“No,” I said. “I am not prepared to die, and shall not do so if I can avoid it.” Then Crockett looked at me, and said, “You might just as well, for escape is impossible.” I made no reply but looked up at the top of the fortress wall. “I have often done worse things than climb that wall,” I thought. Then I sprang up, seized my travelling bag and unwashed clothes and ascended it. Standing on top, I glanced down to take a last look at my friends. They were all now in motion, but what they were doing I heeded not. Overpowered by my feelings, I turned away.
In the darkness Louis Rose made it through the Mexican lines and out of San Antonio without incident.
Somebody else escaped the Alamo that night. A woman Mexican non-combatant deserted and told Santa Anna’s commanders how small the garrison was. Emboldened, they ordered a mass storm of the fort on the morning of the thirteenth day of the siege, 6 March 1836.

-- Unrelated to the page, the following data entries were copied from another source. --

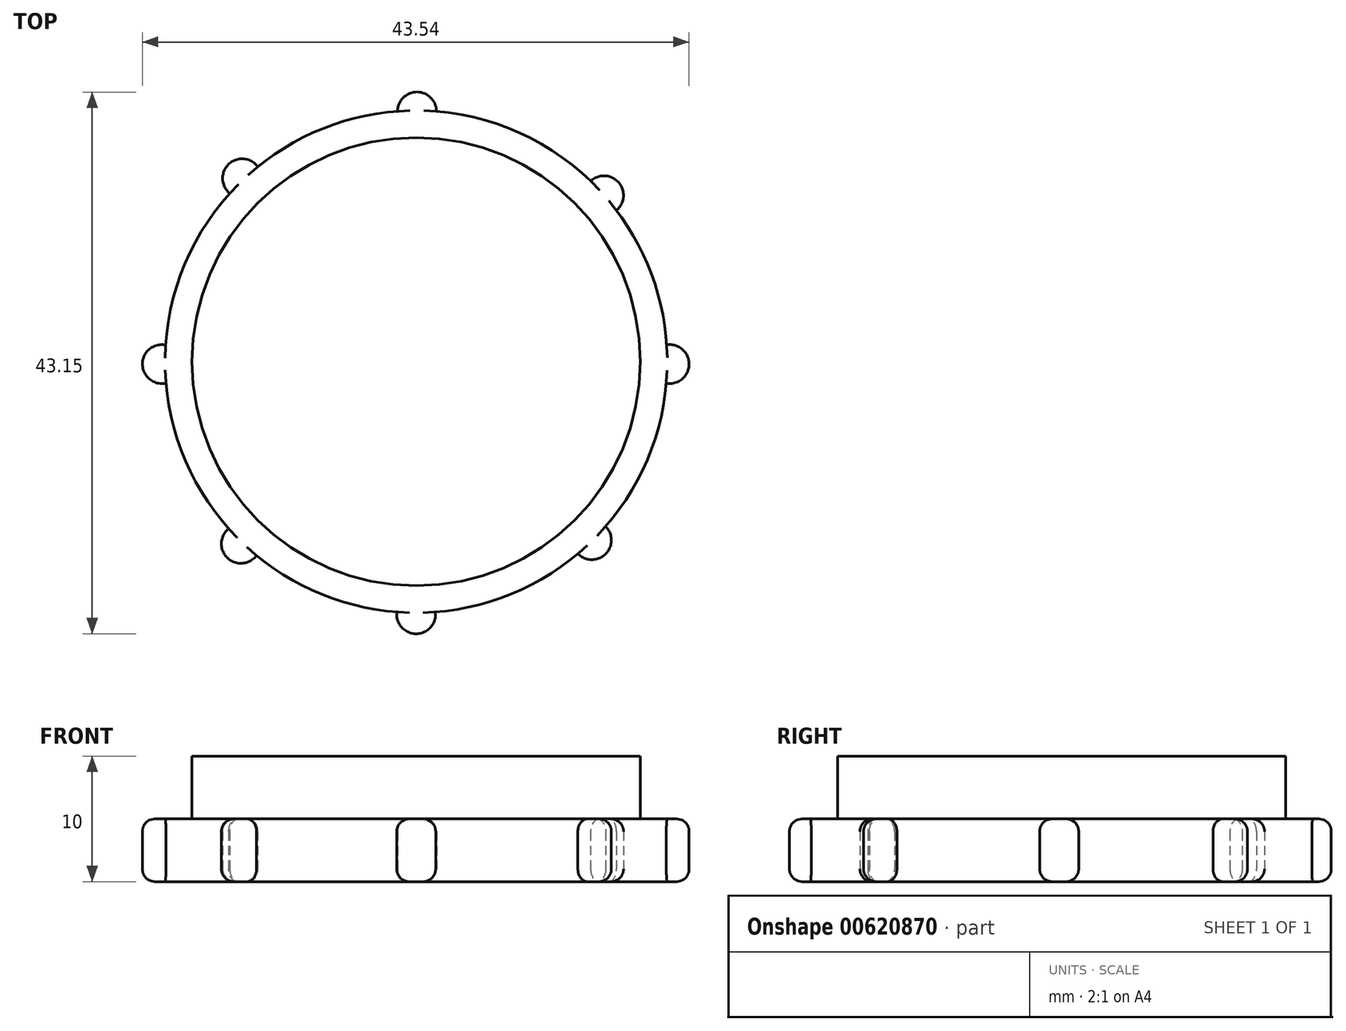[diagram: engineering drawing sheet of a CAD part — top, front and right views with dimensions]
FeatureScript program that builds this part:
annotation { "Feature Type Name" : "Feature", "Feature Type Description" : "" }
export const myFeature = defineFeature(function(context is Context, id is Id, definition is map)
    precondition{}
    {
        {
            var Q0;
            Q0=qCreatedBy(makeId("Top.planeOp"),FACE);
            var sketch = newSketch(context, id + "F0", { "sketchPlane" : qUnion([Q0])});
            skCircle(sketch, "E0", {"center": v(0, 0) * mm, "radius": 20 * mm});
            skSolve(sketch);
        }
        {
            var Q0;
            Q0 = qSketchRegion(id + "F0", true);
            extrude(context, id + "F1", {"entities" : qUnion([Q0]), "depth" : 5 * mm, "offsetDistance" : 25 * mm});
        }
        {
            var Q0;
            Q0=makeQuery(id+"F1.opExtrude","CAP_FACE",FACE,{"disambiguationData":[OSD([sQuery(id+"F0.wireOp",EDGE,"E0")])],"isStart":false});
            var sketch = newSketch(context, id + "F2", { "sketchPlane" : qUnion([Q0])});
            skCircle(sketch, "E1", {"center": v(0, 0) * mm, "radius": 17.85 * mm});
            skSolve(sketch);
        }
        {
            var Q0;
            Q0 = qSketchRegion(id + "F2", true);
            extrude(context, id + "F3", {"entities" : qUnion([Q0]), "operationType" : NewBodyOperationType.ADD, "depth" : 5 * mm, "offsetDistance" : 25 * mm});
        }
        {
            var Q0;
            Q0=makeQuery(id+"F0.imprint","IMPRINT",FACE,{"disambiguationData":[TD([[makeQuery(id+"F0.imprint","IMPRINT",EDGE,{"derivedFrom":sQuery(id+"F0.wireOp",EDGE,"E0")}),1.0]])]});
            var sketch = newSketch(context, id + "F4", { "sketchPlane" : qUnion([Q0])});
            skCircle(sketch, "E2", {"center": v(0, -20.12) * mm, "radius": 1.55 * mm});
            skCircle(sketch, "E3", {"center": v(14, -14.22) * mm, "radius": 1.55 * mm});
            skCircle(sketch, "E4", {"center": v(20.19, -0.2) * mm, "radius": 1.55 * mm});
            skCircle(sketch, "E5", {"center": v(14.96, 13.25) * mm, "radius": 1.55 * mm});
            skCircle(sketch, "E6", {"center": v(0.07, 19.93) * mm, "radius": 1.55 * mm});
            skCircle(sketch, "E7", {"center": v(-13.87, 14.6) * mm, "radius": 1.55 * mm});
            skCircle(sketch, "E8", {"center": v(-20.25, -0.2) * mm, "radius": 1.55 * mm});
            skCircle(sketch, "E9", {"center": v(-13.96, -14.51) * mm, "radius": 1.55 * mm});
            skSolve(sketch);
        }
        {
            var Q0;
            Q0 = qSketchRegion(id + "F4", true);
            var Q1;
            Q1 = qSketchRegion(id + "F2", true);
            extrude(context, id + "F5", {"entities" : qUnion([Q0, Q1]), "operationType" : NewBodyOperationType.ADD, "depth" : 5 * mm, "offsetDistance" : 25 * mm});
        }
        {
            var Q0;
            Q0=makeQuery(id+"F5.opExtrude","CAP_EDGE",EDGE,{"disambiguationData":[OSD([sQuery(id+"F4.wireOp",EDGE,"E9")])],"isStart":true});
            var Q1;
            Q1=makeQuery(id+"F5.opExtrude","CAP_EDGE",EDGE,{"disambiguationData":[OSD([sQuery(id+"F4.wireOp",EDGE,"E2")])],"isStart":true});
            var Q2;
            Q2=makeQuery(id+"F5.opExtrude","CAP_EDGE",EDGE,{"disambiguationData":[OSD([sQuery(id+"F4.wireOp",EDGE,"E3")])],"isStart":true});
            var Q3;
            Q3=makeQuery(id+"F5.opExtrude","CAP_EDGE",EDGE,{"disambiguationData":[OSD([sQuery(id+"F4.wireOp",EDGE,"E4")])],"isStart":true});
            var Q4;
            Q4=makeQuery(id+"F5.opExtrude","CAP_EDGE",EDGE,{"disambiguationData":[OSD([sQuery(id+"F4.wireOp",EDGE,"E5")])],"isStart":true});
            var Q5;
            Q5=makeQuery(id+"F5.opExtrude","CAP_EDGE",EDGE,{"disambiguationData":[OSD([sQuery(id+"F4.wireOp",EDGE,"E6")])],"isStart":true});
            var Q6;
            Q6=makeQuery(id+"F5.opExtrude","CAP_EDGE",EDGE,{"disambiguationData":[OSD([sQuery(id+"F4.wireOp",EDGE,"E7")])],"isStart":true});
            var Q7;
            Q7=makeQuery(id+"F5.opExtrude","CAP_EDGE",EDGE,{"disambiguationData":[OSD([sQuery(id+"F4.wireOp",EDGE,"E8")])],"isStart":true});
            var Q8;
            Q8=makeQuery(id+"F5.opExtrude","CAP_EDGE",EDGE,{"disambiguationData":[OSD([sQuery(id+"F4.wireOp",EDGE,"E8")])],"isStart":false});
            var Q9;
            Q9=makeQuery(id+"F5.opExtrude","CAP_EDGE",EDGE,{"disambiguationData":[OSD([sQuery(id+"F4.wireOp",EDGE,"E9")])],"isStart":false});
            var Q10;
            Q10=makeQuery(id+"F5.opExtrude","CAP_EDGE",EDGE,{"disambiguationData":[OSD([sQuery(id+"F4.wireOp",EDGE,"E2")])],"isStart":false});
            var Q11;
            Q11=makeQuery(id+"F5.opExtrude","CAP_EDGE",EDGE,{"disambiguationData":[OSD([sQuery(id+"F4.wireOp",EDGE,"E3")])],"isStart":false});
            var Q12;
            Q12=makeQuery(id+"F5.opExtrude","CAP_EDGE",EDGE,{"disambiguationData":[OSD([sQuery(id+"F4.wireOp",EDGE,"E4")])],"isStart":false});
            var Q13;
            Q13=makeQuery(id+"F5.opExtrude","CAP_EDGE",EDGE,{"disambiguationData":[OSD([sQuery(id+"F4.wireOp",EDGE,"E5")])],"isStart":false});
            var Q14;
            Q14=makeQuery(id+"F5.opExtrude","CAP_EDGE",EDGE,{"disambiguationData":[OSD([sQuery(id+"F4.wireOp",EDGE,"E6")])],"isStart":false});
            var Q15;
            Q15=makeQuery(id+"F5.opExtrude","CAP_EDGE",EDGE,{"disambiguationData":[OSD([sQuery(id+"F4.wireOp",EDGE,"E7")])],"isStart":false});
            fillet(context, id + "F6", {"entities" : qUnion([Q0, Q1, Q2, Q3, Q4, Q5, Q6, Q7, Q8, Q9, Q10, Q11, Q12, Q13, Q14, Q15]), "radius" : 1 * mm, "tangentPropagation" : true, "allowEdgeOverflow" : false});
        }
    });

In the pre-dawn darkness of the 6th, the Mexicans approached the barricade surrounding the fort, forming an armed ring through which none could escape.
As daylight broke, Santa Anna sent 1,800 men against the sides of the Alamo while his band blared out the “No Quarter” call of the Spanish battle march, the “El Deguello”. Twice the Mexicans charged, and twice they were rebuffed. Then Santa Anna sent in his reserves, and these breached the walls of the fort on the west and northeast. Colonel Travis died in the latter place, slumped next to a cannon, a bullet through his forehead. The outer walls were now abandoned and the survivors, fighting hand to hand, fell back to the convent and the chapel. DavyCrockett apparently fell outside the chapel, using his rifle as a club (although some evidence suggests that he, and six of his Tennesseans, were captured and tortured to death).
What is known of the last minutes of the men of the Alamo comes from the non-combatants in the fort whose lives were spared, particularly the wife of Lieutenant Dickinson, Ham, the Black servant of Jim Bowie, and Joe, the Black servant of Travis. The rooms of the stone buildings were fought for one by one. Armed with his knife and a brace of pistols, Jim Bowie fought from his sickbed in the baptistry. The chapel was the last place to be taken.
At around 7 a.m. with the din of battle dying down, Santa Anna judged it safe to approach the fort. One of the handful of Texans still alive in the chapel fired a last defiant volley, and the dictator retired to his adobe-walled command post. Only when the last Texan was dead did Santa Anna again venture forth to the Alamo, directing that the bodies of the fallen Texans should be burnt in two great funeral pyres.
To capture the Alamo cost General Antonio Lopez de Santa Anna over 1,000 of his men. He had also given the new Republic of Texas a battle cry which would bring it ultimate victory.
Victory for the Republic
The Republic of Texas had been declared on 2 March 1836, four days before the fall of the Alamo. Meeting in the village of Washington-on-the-Brazos, 59 delegatesagreed a Declaration of Independence and a constitution borrowed from that of the United States. Slavery was legalized, and all Texans guaranteed an ample land grant. Almost as important as these acts, the delegates finally agreed to let Sam Houston lead the Texan army in meaningful fashion.
Taking command of his rag-bag army in mid-March 1836, Houston began an elaborate, zig-zagging eastward retreat, always just out of Santa Anna’s impatient reach. Thinking “Old Sam” was scared to fight, many settlers panicked and raced for the US border – an affair known as the “runaway scrape”. Some of Houston’s army wept in shame, others became mutinous. Texas’s new government bombarded him with missives: “Sir: The enemy are laughing you to scorn . . . You must retreat no farther. The country expects you to fight. The salvation of the country depends on you doing so.”